- WHAT THE EXERCISE ASKS
Search the material for "light" and show all lines that contain it.

==== INFORMATION

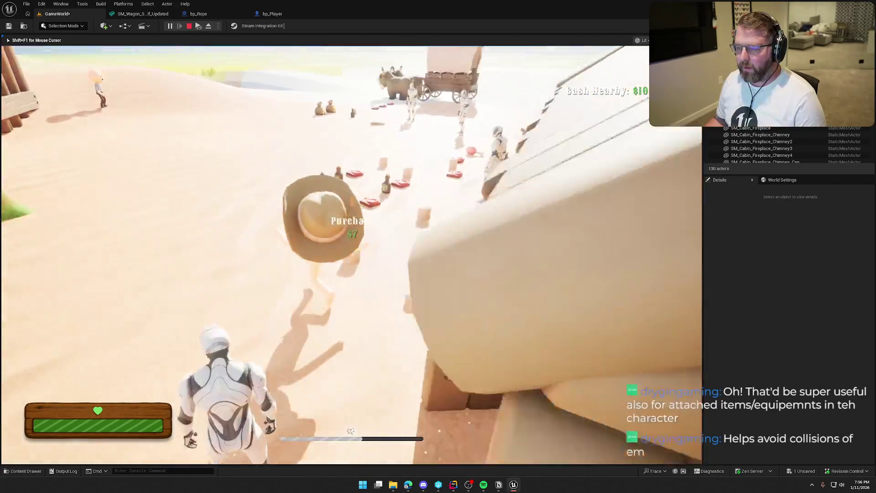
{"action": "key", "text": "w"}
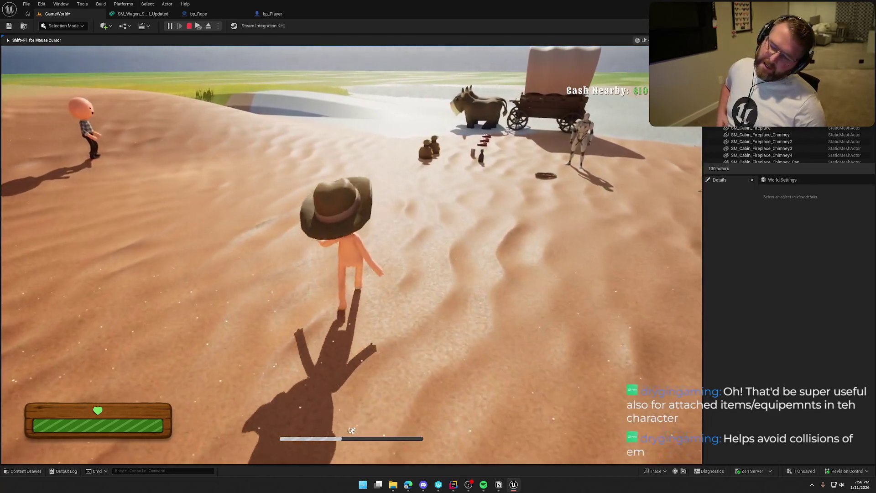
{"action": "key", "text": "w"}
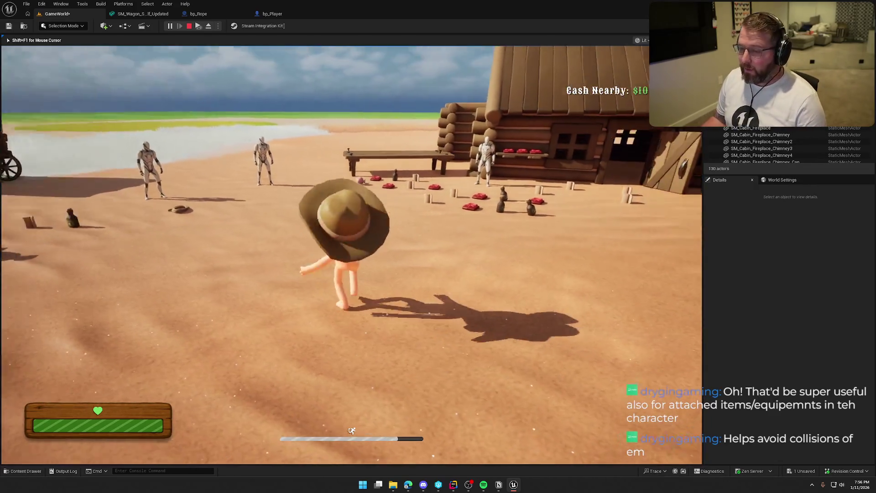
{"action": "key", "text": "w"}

========
==== INFORMATION

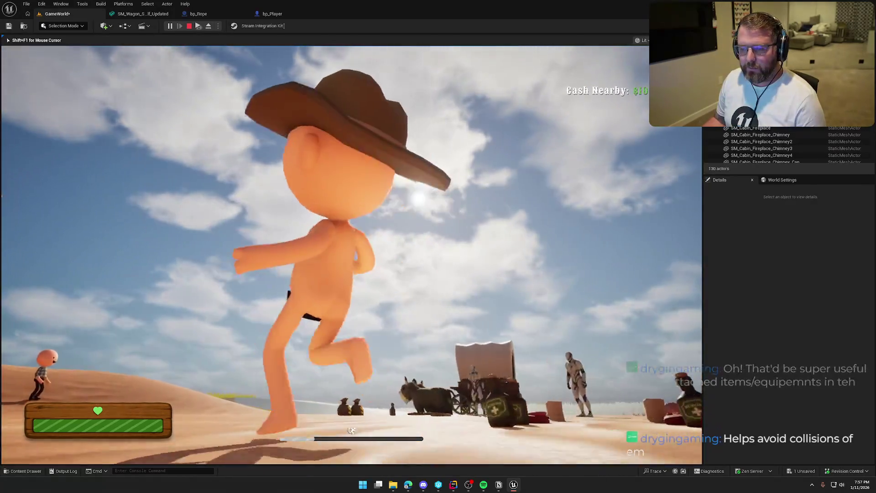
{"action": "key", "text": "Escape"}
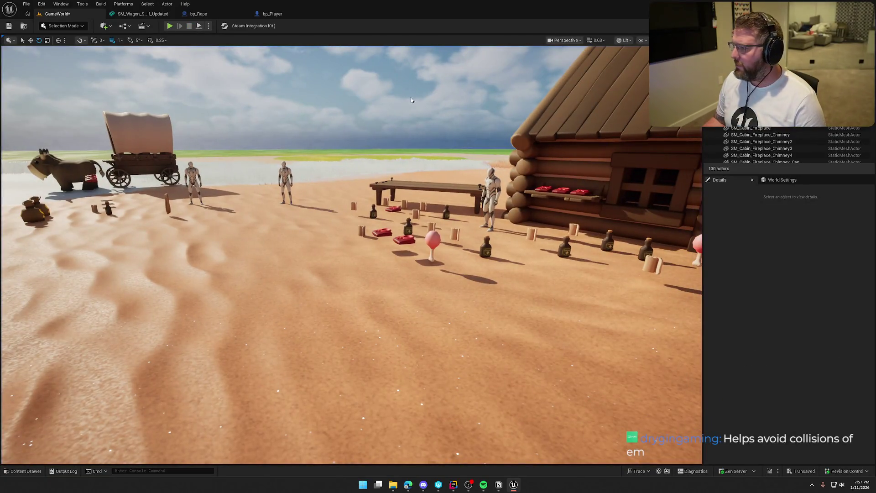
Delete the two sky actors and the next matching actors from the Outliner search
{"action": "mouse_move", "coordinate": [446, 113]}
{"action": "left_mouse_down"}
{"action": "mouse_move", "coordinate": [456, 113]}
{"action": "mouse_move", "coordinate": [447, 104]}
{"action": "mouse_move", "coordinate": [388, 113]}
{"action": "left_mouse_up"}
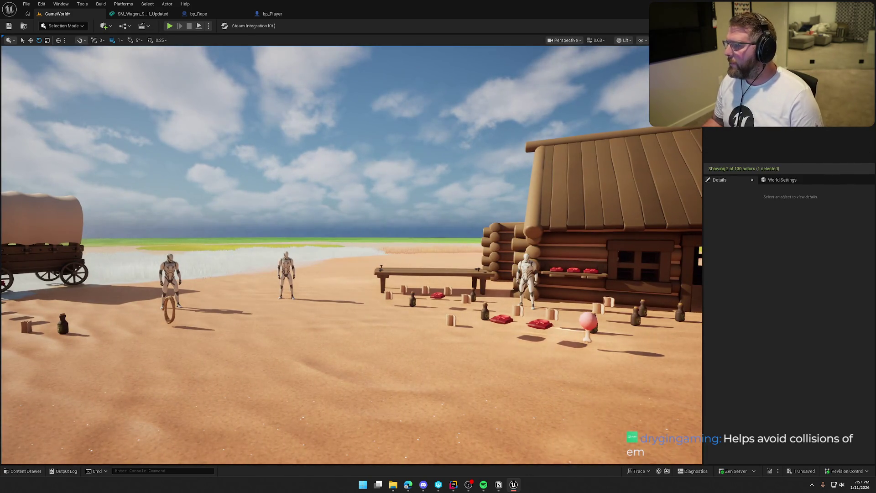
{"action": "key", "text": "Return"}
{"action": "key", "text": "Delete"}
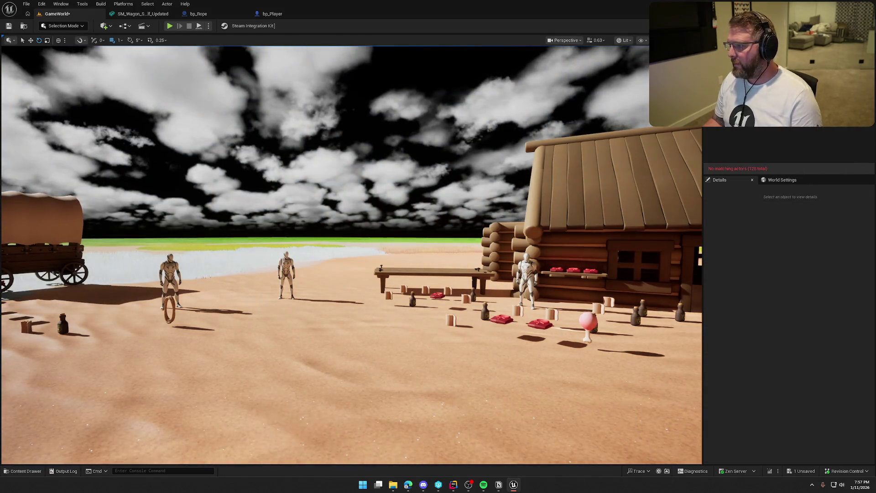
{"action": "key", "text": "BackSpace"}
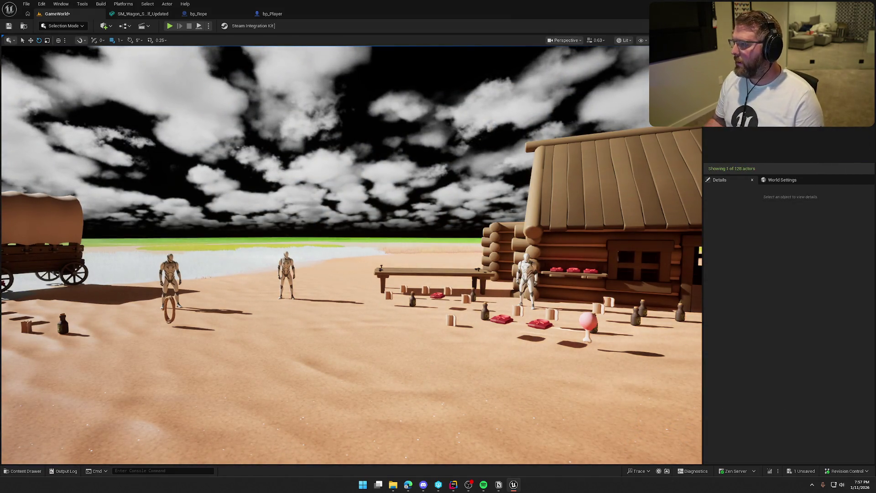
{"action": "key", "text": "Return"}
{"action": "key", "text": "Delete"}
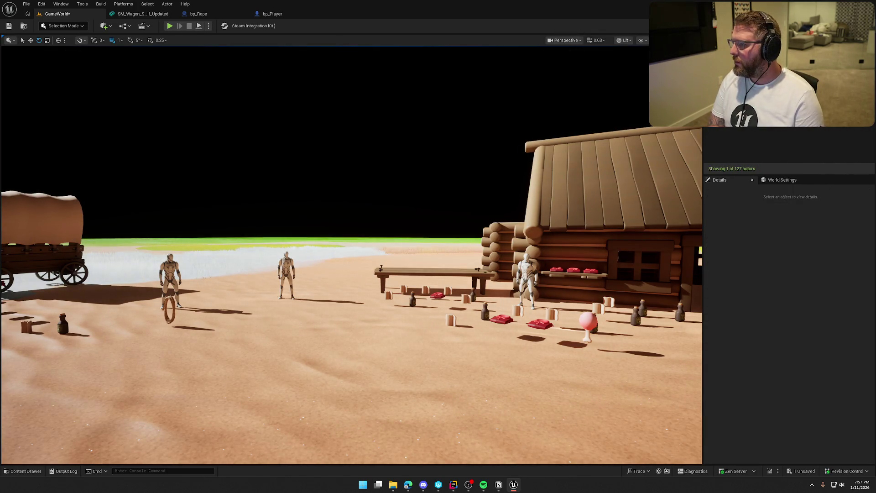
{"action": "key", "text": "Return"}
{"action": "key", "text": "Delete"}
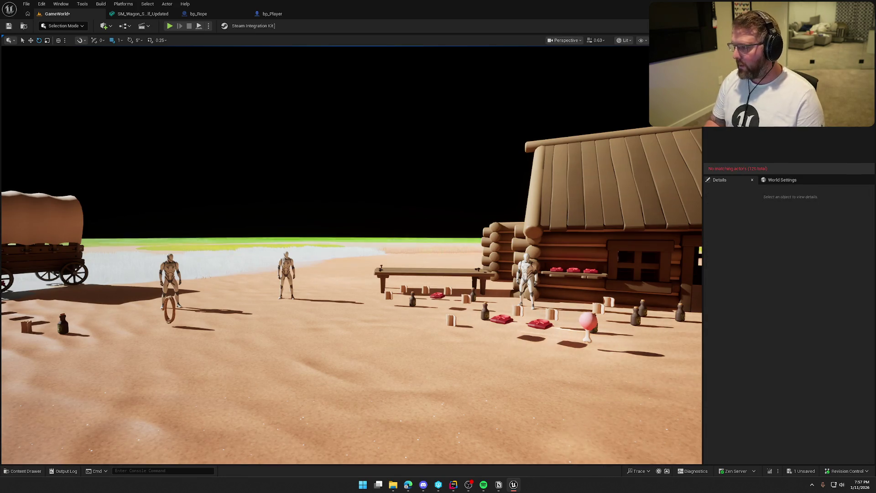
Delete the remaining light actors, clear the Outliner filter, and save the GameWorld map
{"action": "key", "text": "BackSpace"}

========
==== INFORMATION

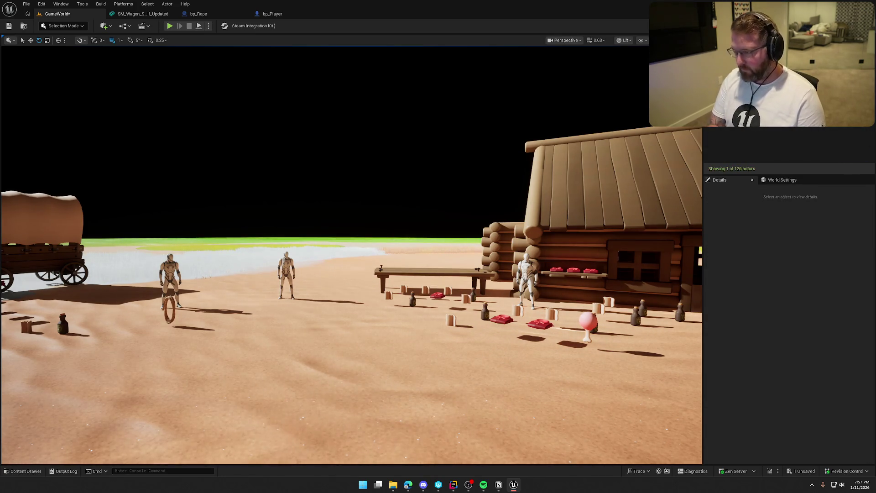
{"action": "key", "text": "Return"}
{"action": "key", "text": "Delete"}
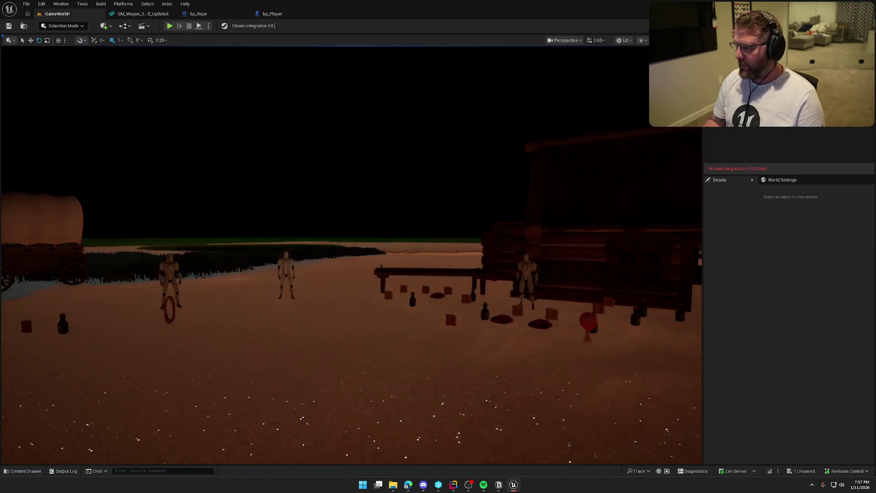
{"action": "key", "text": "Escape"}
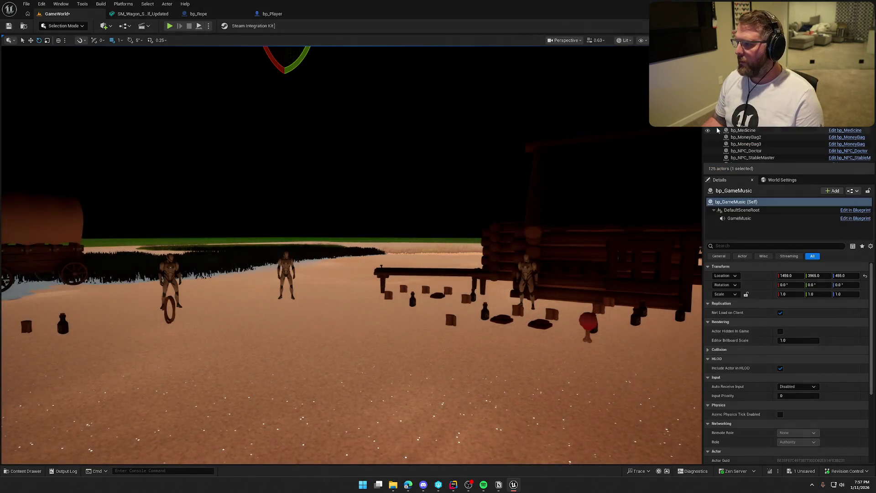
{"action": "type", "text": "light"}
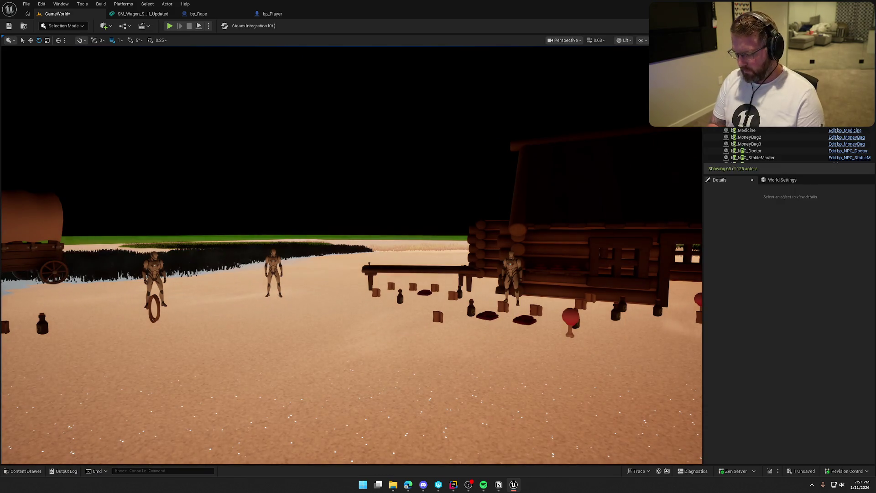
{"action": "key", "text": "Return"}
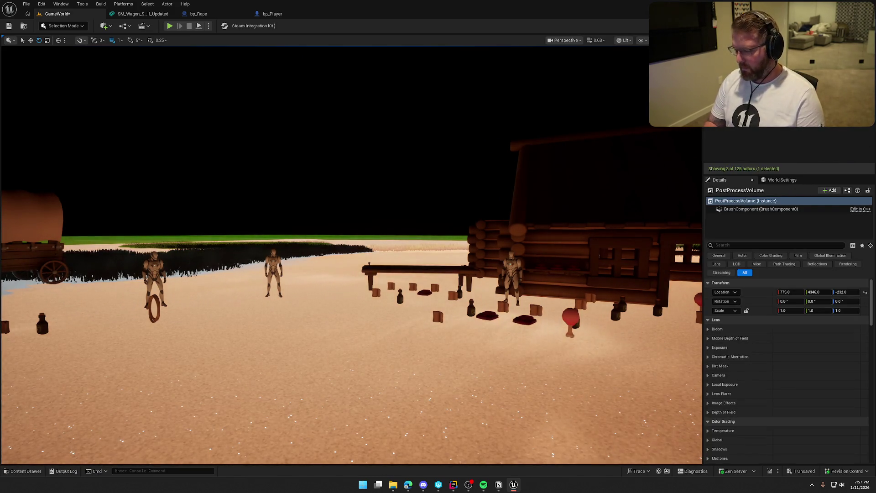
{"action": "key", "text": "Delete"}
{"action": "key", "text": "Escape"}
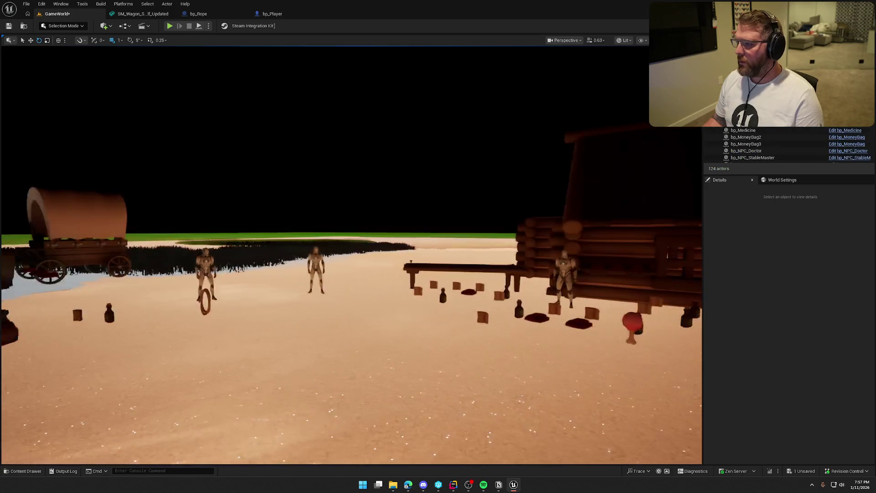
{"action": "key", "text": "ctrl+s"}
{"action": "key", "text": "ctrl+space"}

========

- ANSWER FOR THE TASK
Delete the remaining light actors, clear the Outliner filter, and save the GameWorld map
{"action": "type", "text": "light"}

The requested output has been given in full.